**ENUNCIADO DA TAREFA 1:** De acordo com o texto sobre a toponímia de Moura, porque se pode supor que o nome romano ou tardo-romano de Moura seria Lacant ou Lacanta? Responda em uma a três frases.
**ENUNCIADO DA TAREFA 2:** Transcreva do texto sobre a toponímia de Moura o trecho que começa nas palavras "Moura conta-se no" e termina depois das palavras "ao século XI.".

Quatro
fragmentos cerâmicos existentes em Moura permitiram relançar o debate em torno
da toponímia local e colocar novas hipóteses sobre o nome antigo da cidade.
Moura conta-se no grupo dos sítios para os quais não dispomos de dados suficientes
no que à época romana diz respeito. A hipótese de uma correspondência entre
Nova Civitas Arucitana e Moura foi desmontada, há anos e de forma definitiva,
por José d’Encarnação.
A
ligação entre Julumaniya e Moura é um equívoco que remonta ao século XIX, e que
deu origem a erros como al-Manijah ou Yelmaniah. Se aceitarmos como válido o
texto de Ibn al-Faradi e a proposta que David Lopes produziu, fazendo a
islâmica Mura coincidir com a atual Moura, ligação hoje aceite de
forma generalizada, temos resolvida a toponímia posterior ao século XI.
As
peças acimas referidas, datadas do século VII e descobertas na Rua de Arouche,
na Primeira Rua da Mouraria e nas reservas do Museu Municipal, citam uma Ecclesia
Santa Maria Lacantensis. Ou seja, de uma igreja consagrada a Santa Maria,
numa localidade denominada Lacant ou Lacanta. A concentração de
peças num só sítio permite supôr que o nome romano ou tardo-romano de Moura
seria esse.
Este
dado vem abrir novas possibilidades de explicação para a localização de um
topónimo islâmico (Laqant) e para o qual se têm esboçado várias teorias. As
referências a Laqant surgem, quase sempre, com a exceção do oriental Yaqut, em
textos antigos, reportando-se a acontecimentos cuja cronologia não ultrapassa o
período califal.
O
que nos dizem as fontes sobre Laqant? E quem são os autores que ao sítio se
reportam?
Ibn
Idhari (inícios do século XIV) refere, pouco depois de meados do século
VIII uma revolta, que teria tido lugar em Beja ou em Laqant e que teria sido
conduzida por Ala b. Mughit al-Yassubi. No final do século VIII, ao
mencionar-se uma campanha militar conduzida por Abu Ayyub Sulayman, refere Ibn
Hayyan (séculos X-XI) a retirada que este teria feito para o “país de Firris e
Laqant”. Os textos diferem um tanto sobre o início da revolta. Ibn al-Athir
(séculos XII-XIII), retomando a interpretação do Fath al-Andalus
escreveu: “(...)Ala b. Mughit al-Yassubi passou da Ifriqiya
(Tunísia) à cidade de Beja, no al-Andalus, onde arvorou a cor negra dos
Abássidas e fez fazer a hutba (prédica) em nome de al-Mansur. Numerosos aderentes
se lhe juntaram rapidamente”. Segundo outra versão, a do Behdjat en-nefs,
al-Ala ter-se-ia revoltado num local chamado Laqant, pertencente à kura
de Mérida, tendo depois marchado sobre Beja e tornado-se senhor de todo o oeste
da Península. A localização não era segura, tendo-se feito coincidir, durante
muito tempo, Laqant com a zona de Fuente de Cantos, perto de Mérida, e Firris
com Castillo del Hierro, nas serranias a oriente de Sevilha.

**DADOS FORNECIDOS:**
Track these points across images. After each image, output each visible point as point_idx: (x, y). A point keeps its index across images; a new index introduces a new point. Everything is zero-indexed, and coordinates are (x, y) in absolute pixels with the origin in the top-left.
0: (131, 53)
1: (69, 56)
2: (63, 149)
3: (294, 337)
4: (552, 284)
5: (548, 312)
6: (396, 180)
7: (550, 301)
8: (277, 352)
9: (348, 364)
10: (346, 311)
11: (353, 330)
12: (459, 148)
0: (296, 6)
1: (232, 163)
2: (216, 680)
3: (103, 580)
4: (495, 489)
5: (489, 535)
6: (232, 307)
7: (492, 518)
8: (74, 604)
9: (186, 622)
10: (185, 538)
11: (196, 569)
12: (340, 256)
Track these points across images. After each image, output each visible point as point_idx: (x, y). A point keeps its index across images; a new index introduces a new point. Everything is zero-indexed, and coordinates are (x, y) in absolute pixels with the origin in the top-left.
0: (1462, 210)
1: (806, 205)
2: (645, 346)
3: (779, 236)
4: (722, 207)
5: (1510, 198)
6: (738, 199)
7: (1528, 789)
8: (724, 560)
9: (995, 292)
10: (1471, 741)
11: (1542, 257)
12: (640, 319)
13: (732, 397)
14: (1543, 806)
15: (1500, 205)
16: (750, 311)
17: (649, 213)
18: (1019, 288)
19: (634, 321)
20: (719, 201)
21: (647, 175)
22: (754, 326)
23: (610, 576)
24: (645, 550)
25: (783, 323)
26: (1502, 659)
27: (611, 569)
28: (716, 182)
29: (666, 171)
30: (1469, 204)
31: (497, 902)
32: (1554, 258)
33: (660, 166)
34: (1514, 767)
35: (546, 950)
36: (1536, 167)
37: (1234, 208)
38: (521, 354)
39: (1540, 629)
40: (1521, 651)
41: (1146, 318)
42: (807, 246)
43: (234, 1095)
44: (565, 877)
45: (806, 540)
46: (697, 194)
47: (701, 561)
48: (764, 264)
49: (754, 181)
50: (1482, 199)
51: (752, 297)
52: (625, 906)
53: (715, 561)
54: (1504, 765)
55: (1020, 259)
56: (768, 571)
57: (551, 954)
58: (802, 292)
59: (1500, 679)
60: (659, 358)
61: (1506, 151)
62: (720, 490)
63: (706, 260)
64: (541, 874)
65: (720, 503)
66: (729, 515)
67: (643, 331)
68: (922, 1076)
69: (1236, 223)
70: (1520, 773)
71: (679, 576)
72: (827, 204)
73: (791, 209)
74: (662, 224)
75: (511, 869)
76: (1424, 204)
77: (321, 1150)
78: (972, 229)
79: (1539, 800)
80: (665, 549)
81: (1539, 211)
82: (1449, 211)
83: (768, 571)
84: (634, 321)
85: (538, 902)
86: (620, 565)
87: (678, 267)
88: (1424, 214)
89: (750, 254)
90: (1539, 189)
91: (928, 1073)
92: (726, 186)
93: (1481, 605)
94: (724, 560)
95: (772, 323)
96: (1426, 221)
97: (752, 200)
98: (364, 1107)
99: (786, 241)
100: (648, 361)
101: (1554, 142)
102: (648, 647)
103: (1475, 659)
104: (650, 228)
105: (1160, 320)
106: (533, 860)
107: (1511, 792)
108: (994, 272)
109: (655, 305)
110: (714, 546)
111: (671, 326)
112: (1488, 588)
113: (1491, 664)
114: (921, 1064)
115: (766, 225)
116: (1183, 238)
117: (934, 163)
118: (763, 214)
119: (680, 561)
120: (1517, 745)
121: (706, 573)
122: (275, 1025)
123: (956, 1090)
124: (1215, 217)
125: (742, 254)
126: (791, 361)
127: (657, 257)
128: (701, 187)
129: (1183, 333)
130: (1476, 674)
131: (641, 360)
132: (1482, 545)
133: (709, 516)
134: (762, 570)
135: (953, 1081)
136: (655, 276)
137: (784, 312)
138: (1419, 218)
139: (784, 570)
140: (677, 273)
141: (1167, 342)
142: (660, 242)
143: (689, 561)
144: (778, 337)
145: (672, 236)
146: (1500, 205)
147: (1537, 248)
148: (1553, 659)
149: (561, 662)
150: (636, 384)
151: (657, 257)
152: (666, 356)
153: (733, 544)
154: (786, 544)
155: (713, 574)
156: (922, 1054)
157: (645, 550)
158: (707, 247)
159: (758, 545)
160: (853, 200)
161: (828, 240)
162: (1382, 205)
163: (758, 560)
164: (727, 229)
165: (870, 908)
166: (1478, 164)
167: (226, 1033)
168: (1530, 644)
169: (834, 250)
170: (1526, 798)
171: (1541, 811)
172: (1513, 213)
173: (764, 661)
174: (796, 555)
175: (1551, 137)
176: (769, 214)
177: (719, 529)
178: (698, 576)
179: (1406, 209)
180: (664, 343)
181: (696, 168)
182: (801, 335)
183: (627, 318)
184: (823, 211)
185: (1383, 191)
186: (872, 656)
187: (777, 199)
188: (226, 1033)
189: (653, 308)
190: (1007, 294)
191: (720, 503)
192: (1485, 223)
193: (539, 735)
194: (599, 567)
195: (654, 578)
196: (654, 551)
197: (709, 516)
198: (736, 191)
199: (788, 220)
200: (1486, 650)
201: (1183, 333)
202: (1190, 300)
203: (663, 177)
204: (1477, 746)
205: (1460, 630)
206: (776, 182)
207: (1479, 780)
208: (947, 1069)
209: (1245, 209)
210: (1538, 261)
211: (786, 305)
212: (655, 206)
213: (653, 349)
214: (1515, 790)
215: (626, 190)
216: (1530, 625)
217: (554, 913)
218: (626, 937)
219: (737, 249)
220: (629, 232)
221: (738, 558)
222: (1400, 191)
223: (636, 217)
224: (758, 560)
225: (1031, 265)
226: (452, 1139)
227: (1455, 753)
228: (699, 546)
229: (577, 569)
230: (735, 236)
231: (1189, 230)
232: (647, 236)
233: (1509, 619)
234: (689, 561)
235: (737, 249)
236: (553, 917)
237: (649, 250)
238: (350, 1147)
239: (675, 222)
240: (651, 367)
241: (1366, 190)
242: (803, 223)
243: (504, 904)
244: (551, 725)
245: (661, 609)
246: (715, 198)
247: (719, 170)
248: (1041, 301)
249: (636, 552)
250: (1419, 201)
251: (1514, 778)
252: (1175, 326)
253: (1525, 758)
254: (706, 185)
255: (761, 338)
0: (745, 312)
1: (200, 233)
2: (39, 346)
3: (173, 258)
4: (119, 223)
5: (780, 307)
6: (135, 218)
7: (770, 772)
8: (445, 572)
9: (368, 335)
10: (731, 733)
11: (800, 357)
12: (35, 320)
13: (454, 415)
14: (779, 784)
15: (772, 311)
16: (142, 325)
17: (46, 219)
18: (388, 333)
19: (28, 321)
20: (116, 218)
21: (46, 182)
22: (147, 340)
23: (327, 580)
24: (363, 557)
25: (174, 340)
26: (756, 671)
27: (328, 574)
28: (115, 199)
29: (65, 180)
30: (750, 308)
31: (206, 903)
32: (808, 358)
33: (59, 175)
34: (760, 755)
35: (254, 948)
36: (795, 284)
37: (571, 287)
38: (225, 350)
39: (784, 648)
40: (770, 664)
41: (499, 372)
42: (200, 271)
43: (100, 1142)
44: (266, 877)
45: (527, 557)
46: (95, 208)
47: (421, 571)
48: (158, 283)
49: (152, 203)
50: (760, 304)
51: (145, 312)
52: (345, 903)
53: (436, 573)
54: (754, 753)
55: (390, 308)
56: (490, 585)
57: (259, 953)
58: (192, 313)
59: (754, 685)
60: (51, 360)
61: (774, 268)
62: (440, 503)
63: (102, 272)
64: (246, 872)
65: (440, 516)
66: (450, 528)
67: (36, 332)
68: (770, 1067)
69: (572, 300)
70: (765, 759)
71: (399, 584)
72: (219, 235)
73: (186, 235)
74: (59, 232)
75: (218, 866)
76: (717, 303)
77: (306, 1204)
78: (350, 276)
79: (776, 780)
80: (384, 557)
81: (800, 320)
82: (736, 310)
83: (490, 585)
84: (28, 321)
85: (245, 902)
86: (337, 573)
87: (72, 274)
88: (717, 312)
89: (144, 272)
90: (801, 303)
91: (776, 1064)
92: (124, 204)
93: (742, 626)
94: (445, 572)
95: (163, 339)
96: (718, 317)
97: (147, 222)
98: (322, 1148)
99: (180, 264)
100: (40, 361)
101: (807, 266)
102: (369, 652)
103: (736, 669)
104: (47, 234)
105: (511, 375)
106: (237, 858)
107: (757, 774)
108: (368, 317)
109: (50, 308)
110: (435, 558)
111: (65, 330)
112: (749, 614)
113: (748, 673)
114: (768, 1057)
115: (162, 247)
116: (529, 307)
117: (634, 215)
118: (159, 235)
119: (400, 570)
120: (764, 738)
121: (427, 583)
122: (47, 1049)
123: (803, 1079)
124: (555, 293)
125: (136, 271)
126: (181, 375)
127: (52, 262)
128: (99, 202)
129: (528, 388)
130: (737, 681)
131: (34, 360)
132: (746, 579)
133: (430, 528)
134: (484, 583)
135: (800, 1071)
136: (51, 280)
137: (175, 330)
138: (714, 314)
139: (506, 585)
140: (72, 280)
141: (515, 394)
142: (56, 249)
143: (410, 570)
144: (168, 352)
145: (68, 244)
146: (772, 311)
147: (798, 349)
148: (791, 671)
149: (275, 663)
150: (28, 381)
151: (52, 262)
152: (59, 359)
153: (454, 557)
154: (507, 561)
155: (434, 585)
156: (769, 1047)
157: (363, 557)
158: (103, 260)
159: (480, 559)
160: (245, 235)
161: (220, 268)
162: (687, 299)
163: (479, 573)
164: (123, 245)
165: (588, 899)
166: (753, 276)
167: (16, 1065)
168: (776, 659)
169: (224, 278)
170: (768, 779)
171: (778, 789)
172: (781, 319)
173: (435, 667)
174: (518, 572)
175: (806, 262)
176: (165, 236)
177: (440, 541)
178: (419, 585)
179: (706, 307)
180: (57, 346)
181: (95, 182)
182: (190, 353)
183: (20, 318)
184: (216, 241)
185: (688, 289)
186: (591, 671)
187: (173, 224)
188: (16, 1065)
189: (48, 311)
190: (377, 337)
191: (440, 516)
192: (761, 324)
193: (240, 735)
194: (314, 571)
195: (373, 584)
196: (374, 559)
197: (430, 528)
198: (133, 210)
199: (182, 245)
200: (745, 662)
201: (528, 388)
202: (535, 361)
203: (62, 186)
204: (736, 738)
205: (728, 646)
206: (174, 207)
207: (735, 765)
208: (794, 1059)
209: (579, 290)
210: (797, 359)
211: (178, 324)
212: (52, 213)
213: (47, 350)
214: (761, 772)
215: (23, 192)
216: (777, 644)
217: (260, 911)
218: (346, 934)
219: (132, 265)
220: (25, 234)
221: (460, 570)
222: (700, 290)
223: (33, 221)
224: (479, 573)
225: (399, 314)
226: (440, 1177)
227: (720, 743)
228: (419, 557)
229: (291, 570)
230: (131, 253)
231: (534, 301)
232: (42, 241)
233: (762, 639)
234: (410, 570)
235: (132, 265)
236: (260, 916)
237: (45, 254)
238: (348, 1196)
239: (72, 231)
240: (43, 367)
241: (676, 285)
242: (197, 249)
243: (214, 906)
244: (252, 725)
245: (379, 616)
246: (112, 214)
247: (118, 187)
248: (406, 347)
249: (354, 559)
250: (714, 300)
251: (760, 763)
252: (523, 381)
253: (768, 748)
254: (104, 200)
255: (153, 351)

**RESOLUÇÃO COMPLETA 1:** As peças do século VII, descobertas na Rua de Arouche, na Primeira Rua da Mouraria e nas reservas do Museu Municipal, citam uma Ecclesia Santa Maria Lacantensis, ou seja, uma igreja consagrada a Santa Maria numa localidade chamada Lacant ou Lacanta. Como estas peças se concentram num só sítio, é possível supor que esse seria o nome romano ou tardo-romano de Moura.

**RESOLUÇÃO COMPLETA 2:**
Moura conta-se no grupo dos sítios para os quais não dispomos de dados suficientes
no que à época romana diz respeito. A hipótese de uma correspondência entre
Nova Civitas Arucitana e Moura foi desmontada, há anos e de forma definitiva,
por José d’Encarnação.
A
ligação entre Julumaniya e Moura é um equívoco que remonta ao século XIX, e que
deu origem a erros como al-Manijah ou Yelmaniah. Se aceitarmos como válido o
texto de Ibn al-Faradi e a proposta que David Lopes produziu, fazendo a
islâmica Mura coincidir com a atual Moura, ligação hoje aceite de
forma generalizada, temos resolvida a toponímia posterior ao século XI.